Zane grabbed yesterday's shirt from where it had dried overnight. He tugged it over his head with a wince — the fabric still stiff and slightly warped from the rain. At least it wasn't dripping anymore. But it clung awkwardly, creased and smelling faintly of wet asphalt.
"You look way too good for me to be standing next to you like this," he muttered, trying to smooth out the front.
Sunny, already slipping into her sneakers, glanced over and smirked. "You say that like I didn't let a soaking wet street goblin into my apartment last night."
He shot her a look — wounded, but fond. "Street goblin?"
"Pitiful street goblin," she corrected with a wink.
He laughed, the sound raspy and warm. "Still regretting it?"
She stood, smoothing the hem of her shorts and stepping close enough to press a kiss to his cheek. "Not for a second."
Zane smiled — then gave a dramatic sniff of his shirt. "Okay, maybe for one second. I need soap. Or fire."
Sunny chuckled and nudged his side. "Flattery might get you a coffee. Maybe."
"Deal," he said with a crooked smile. "And breakfast. Whole buffet. My treat — for, you know… everything."
She blinked, a little caught off guard. "Really?"
He softened, brushing a kiss over her forehead. "Really. Let's eat like kings before rehearsal chews us alive."
---
The place was cozy and slightly upscale, with baskets of fresh croissants, eggs made every way, fruits cut into little heart shapes (Sunny may or may not have squealed at those), and a drink bar offering everything from matcha lattes to fresh juice.

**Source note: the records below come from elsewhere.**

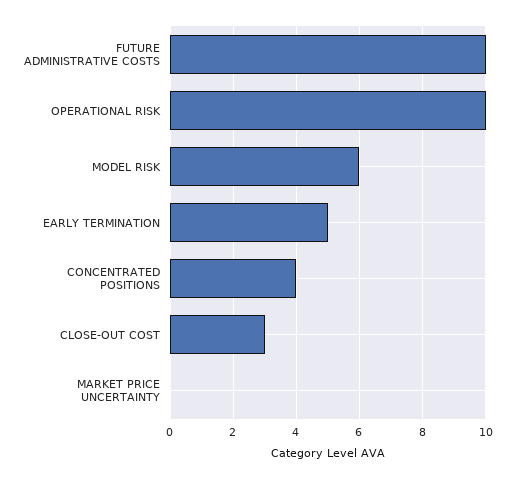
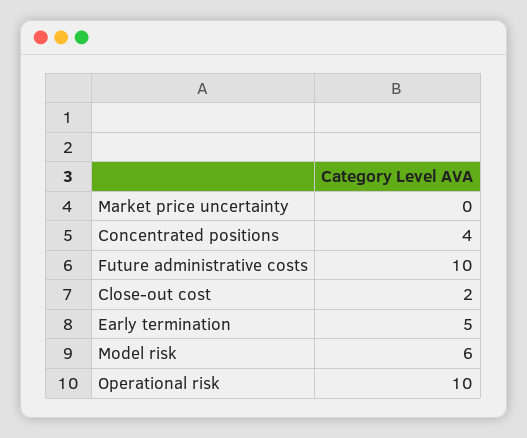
CLOSE-OUT COST: 3 -> 2

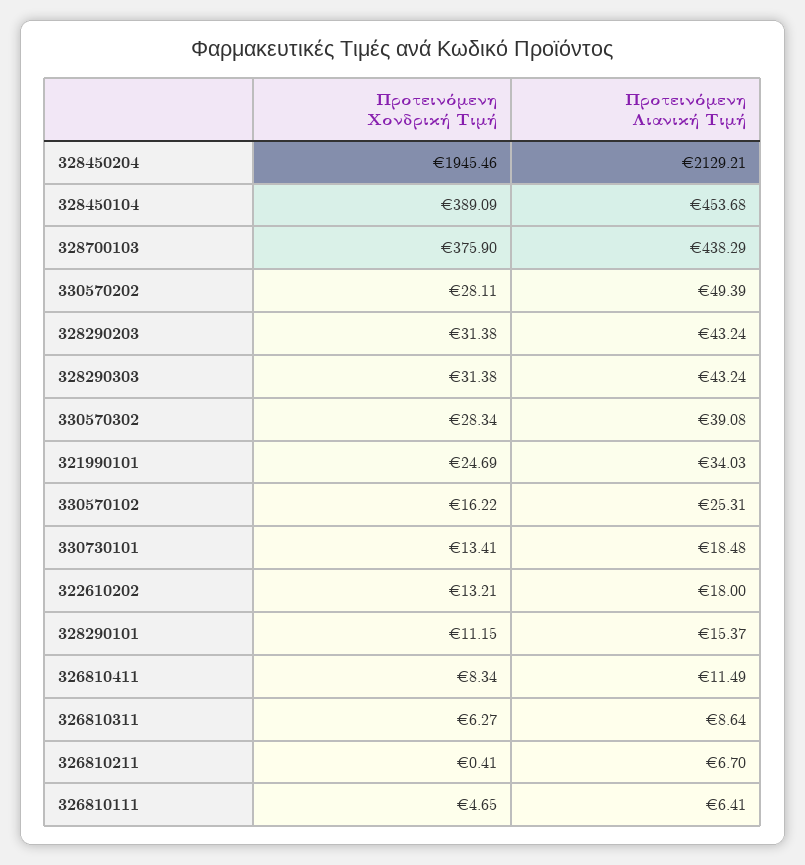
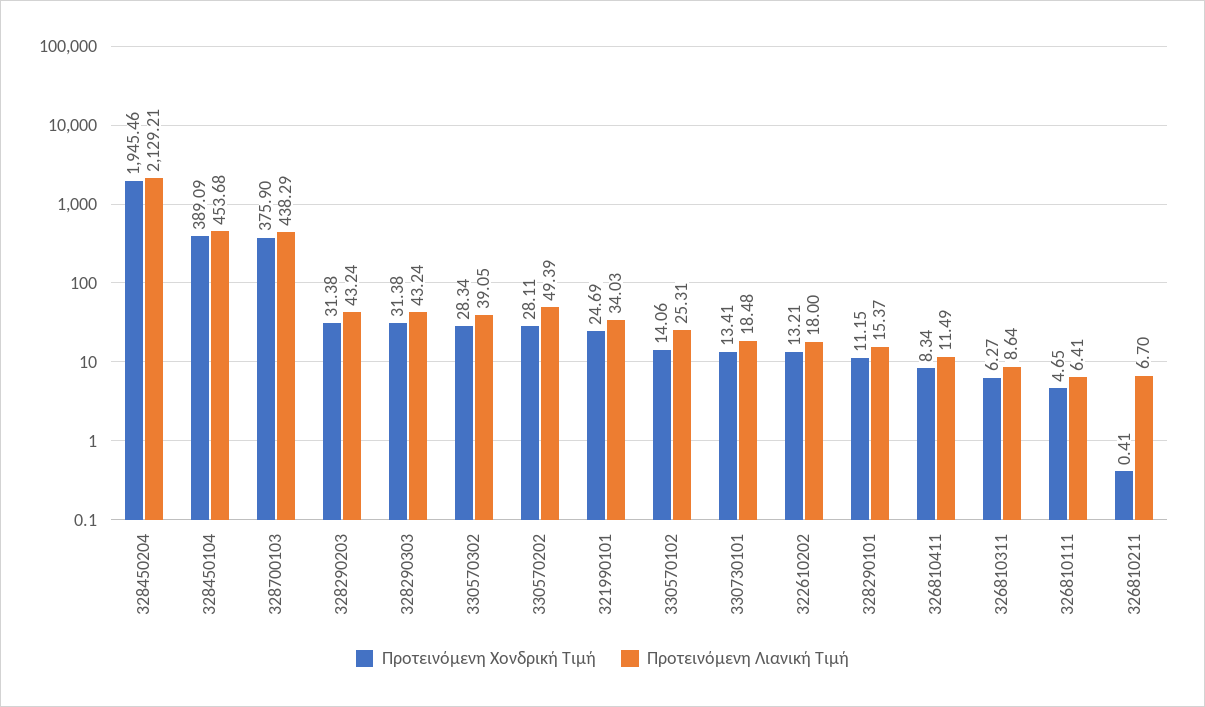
Προτεινόμενη Λιανική Τιμή, 330570302: 39.08 -> 39.05
Προτεινόμενη Χονδρική Τιμή, 330570102: 16.22 -> 14.06

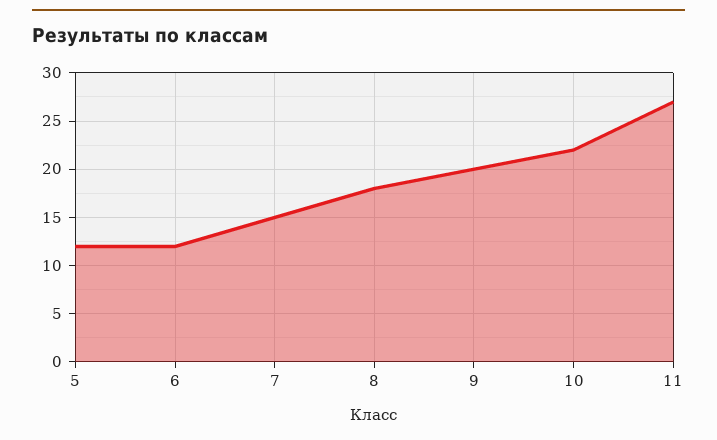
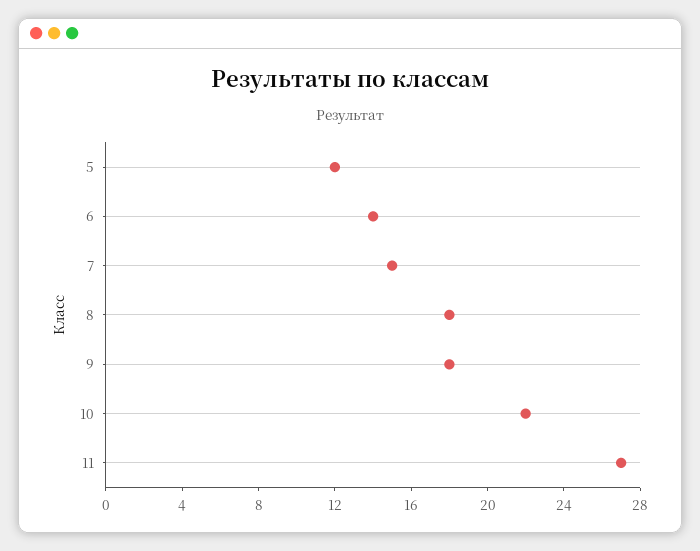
6: 12 -> 14
9: 20 -> 18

Sunny's plate was a chaotic masterpiece — scrambled eggs, fruit, pancakes, and a single croissant with strawberry jam. Zane, predictably, loaded his with protein and potatoes, though he sneakily stole a bite of her croissant the second she wasn't looking.
"Hey!" she protested.
He grinned, chewing. "Consider it a tax for making me sleep on a couch."

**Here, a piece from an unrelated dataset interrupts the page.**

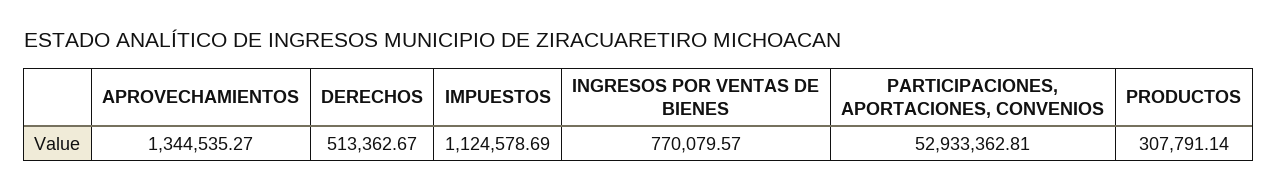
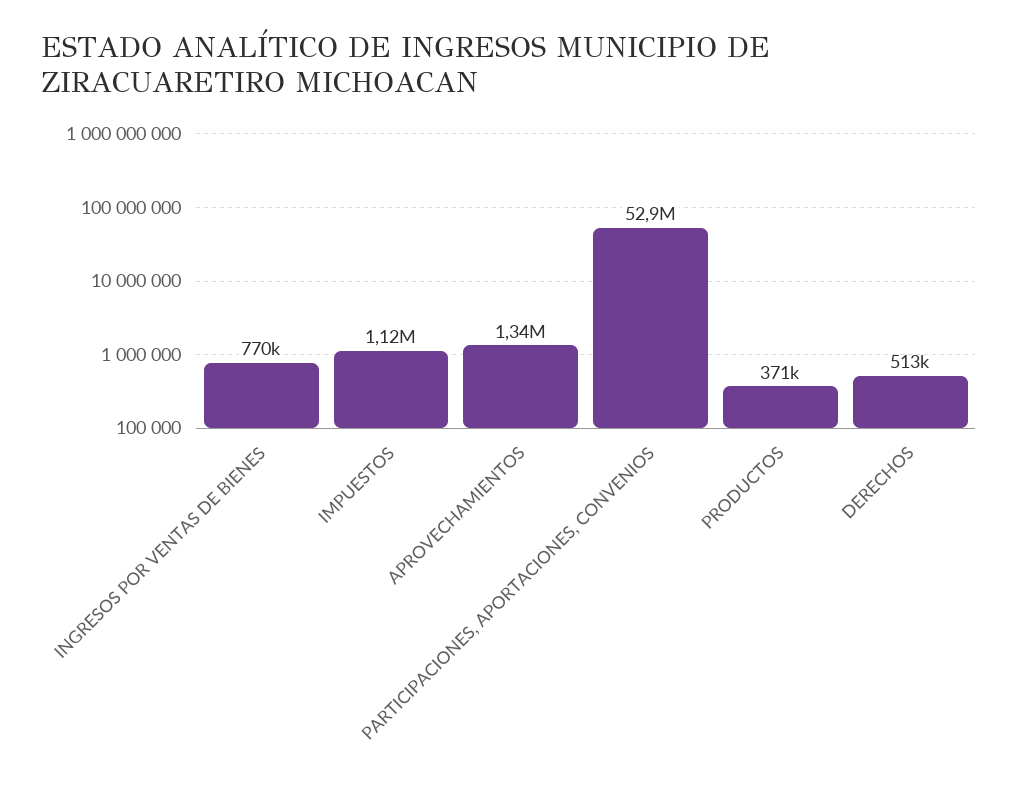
PRODUCTOS: 307791.14 -> 371000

She stuck her tongue out, but couldn't stop the smile creeping in. It was easy, being with him like this. Comforting, even with all the chaos they'd just been through.

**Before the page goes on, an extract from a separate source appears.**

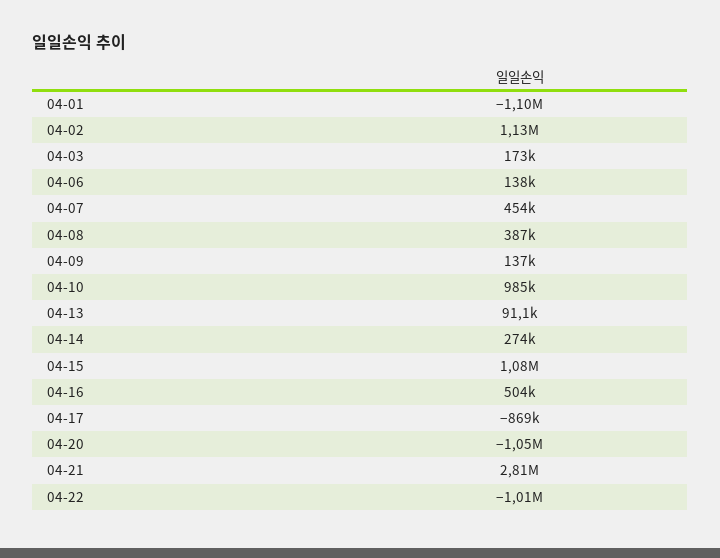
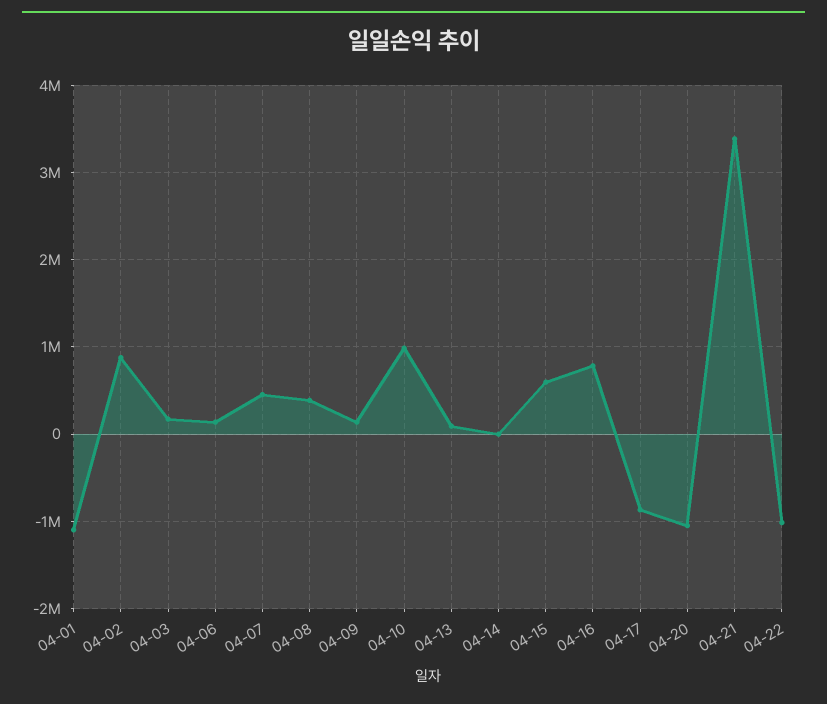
04-02: 1130000 -> 900000
04-14: 274000 -> 0
04-15: 1080000 -> 600000
04-16: 504000 -> 800000
04-21: 2810000 -> 3400000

As they sipped juice and teased each other over second helpings, the mood softened. Their hands brushed. Stayed there. Tangled again.
And when they left — a little full, a little late — they walked to rehearsal hand in hand.
The city felt quieter than usual. Or maybe it was just the calm after the storm. Either way, Sunny glanced at him more than once, her heart full in a way she couldn't explain.
They were okay.
For now, they were okay.
---
When they arrived at the studio, hand in hand, it didn't take long for Axel to notice. He glanced up from his notes, eyes shifting between them, then gave Zane a subtle nod — quiet, approving. Sunny caught the exchange, and though no words were spoken, she knew.
Zane had confided in him. Of course he had.
Axel had always been their cliff — the steady edge they could lean against when the waves got too loud. He never pushed, never pried, just listened… and held firm.
Sunny felt a swell in her chest. Gratitude, maybe. Or something close to it. Her eyes prickled, but she blinked fast, brushed it off with a small smile, and stepped further into the room.
It was rehearsal time. No time to get teary over the quiet strength of good men.